The microcontroller responds to receiving the command by sending a 1-bit ACK to the hardware (step 612). The hardware then sends a start bit, a 7-bit slave address, and a 1-bit read to the microcontroller (step 614). The microcontroller sends a 1-bit ACK for receiving the start bit, the address, and the read bit and sends an 8-bit read data from the I/O port to the hardware (step 616). The hardware sends a 1-bit ACK for the read data and a stop bit to the microcontroller (step 618). The hardware then sends the read data to the host software that issued the read command (step 620) and the method terminates (step 622).
The microcontroller 704 responds to receiving the command by sending a 1-bit ACK to the hardware 702 (step 716). The hardware 702 then sends a start bit, a 7-bit slave address, and a 1-bit read to the microcontroller 704 (step 718). The microcontroller 704 sends a 1-bit ACK for receiving the address and the read bit and sends an 8-bit read data from the I/O port to the hardware 702 (step 720). The hardware 702 sends a 1-bit ACK for the read data and a stop bit to the microcontroller 704 (step 722). The hardware then sends the read data to the host software that issued the read command (step 724).
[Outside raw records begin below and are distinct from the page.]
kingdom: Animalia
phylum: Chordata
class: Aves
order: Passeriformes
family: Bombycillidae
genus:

It should be understood that many variations are possible based on the disclosure herein. Although features and elements are described above in particular combinations, each feature or element may be used alone without the other features and elements or in various combinations with or without other features and elements.
The methods provided may be implemented in a general purpose computer, a processor, or a processor core. Suitable processors include, by way of example, a general purpose processor, a special purpose processor, a conventional processor, a digital signal processor (DSP), a plurality of microprocessors, one or more microprocessors in association with a DSP core, a controller, a microcontroller, Application Specific Integrated Circuits (ASICs), Field Programmable Gate Arrays (FPGAs) circuits, any other type of integrated circuit (IC), and/or a state machine. Such processors may be manufactured by configuring a manufacturing process using the results of processed hardware description language (HDL) instructions and other intermediary data including netlists (such instructions capable of being stored on a computer readable media). The results of such processing may be maskworks that are then used in a semiconductor manufacturing process to manufacture a processor which implements aspects of the present invention.
The methods or flow charts provided herein may be implemented in a computer program, software, or firmware incorporated in a non-transitory computer-readable storage medium for execution by a general purpose computer or a processor. Examples of non-transitory computer-readable storage mediums include a read only memory (ROM), a random access memory (RAM), a register, cache memory, semiconductor memory devices, magnetic media such as internal hard disks and removable disks, magneto-optical media, and optical media such as CD-ROM disks, and digital versatile disks (DVDs).